We live in a time where most of the people who lived through WWII as adults are dead or dying, and there are a number of younger people who want to revise history to fit their own narrative (role of Poland/Italy in the war, role of Naziism, views on the holocaust, etc).

Kids these days get a lot of their first exposure to the historical issues via video games, and it sets the filters through which they absorb further knowledge.

So kudos to the German government for recognizing this.

Uriel-238 (profile) says:

Re: banning depictions of Nazi symbolism

There’s a clear exception in the German law banning Nazi Symbolism for historic references, such as in the movie Downfall.

As for the holocaust, Germany will reverently show you the documents from the Third Reich specifying which persons were processed and how.

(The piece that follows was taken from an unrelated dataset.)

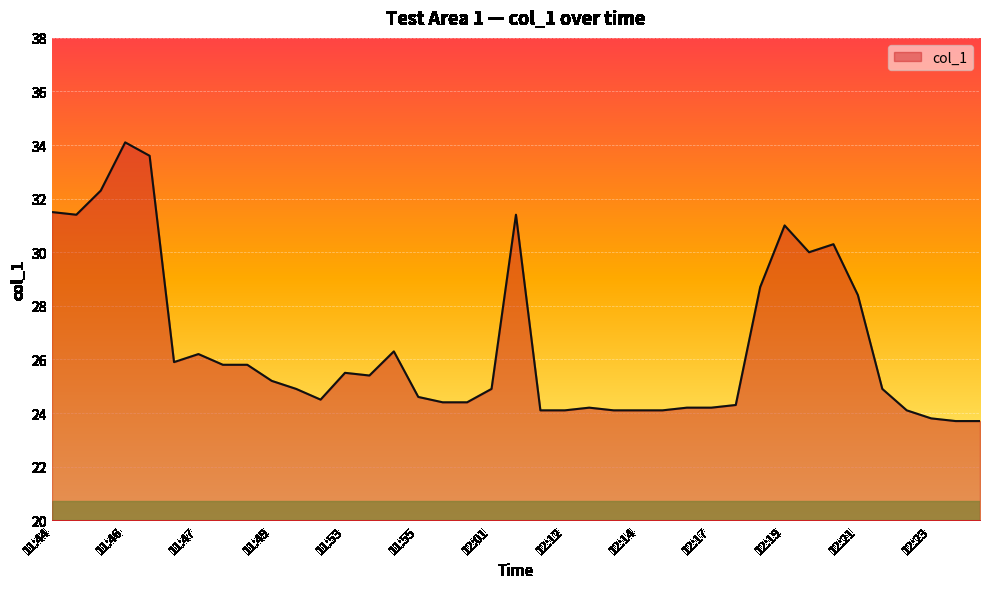

What is the minimum value shown in the chart?

23.7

Their paperwork was pretty fastidious, and German historians are keen to not forget the atrocities committed by their state and people.

PaulT (profile) says:

Re: Re: banning depictions of Nazi symbolism

“There’s a clear exception in the German law banning Nazi Symbolism for historic references, such as in the movie Downfall.”

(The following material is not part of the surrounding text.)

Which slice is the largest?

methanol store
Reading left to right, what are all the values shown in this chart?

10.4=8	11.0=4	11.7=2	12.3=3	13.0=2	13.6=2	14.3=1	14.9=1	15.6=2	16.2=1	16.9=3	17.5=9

But, apparently not previously applicable to videogames, hence the notable aspect of this news.

As for the Holocaust and the war in general – they are certainly not proud of it and most Germans I’ve met are fully aware, it’s not like the Chinese and trying to hide Tiananmen Square from history. But, they are somewhat cagey about symbolism and the risk of attracting neo-Nazis. A few years ago, I was on a tour of Berlin and we were taken to where Hitler’s final bunker was. It’s now a car park next to an apartment building. The guide was very careful to tell us that not only had they deliberately not left any markings to represent the spot, anyone spotted doing a Nazi salute nearby would be arrested on sight.

Uriel-238 (profile) says:

Re: Re: Re: Not previously applicable to videogames

Oh no. Germany in it’s grand tradition of legislature whimsy decided that video games are legally not art.

I’m pretty sure they also excluded video games from having any cultural value as well, but I’m not sure how legally solid that is.

When I was doing graphic design for grognardian WWII-era wargames (these days called spreadsheet wargames — they focus on micromanaging logistics), I had to blur, replace or stealth all the swastikas on German emblems, medals and insignias that were used in the games. Historical pictures were okay, if they were clearly in a historical picture, and not a rendering.

And yes, with some exceptions the people of Germany are repentant about the Holocaust, not proud, but the events of the Third Reich attract armchair historians (and a few professional ones) that are interested in how it happened (and maybe how to prevent similar events from happening again).

Uriel-238 (profile) says:

Re: "Nazis have free speech too"

Not in Europe, and especially not in Germany. They’re all really sore / embarrassed about the whole holocaust affair.

Antifa is actually a continuation of the same sentiment. It started out a run of cells in Europe that then expanded into the states. But they believe that fascism and its elements are such a threat to society that it transcends human rights.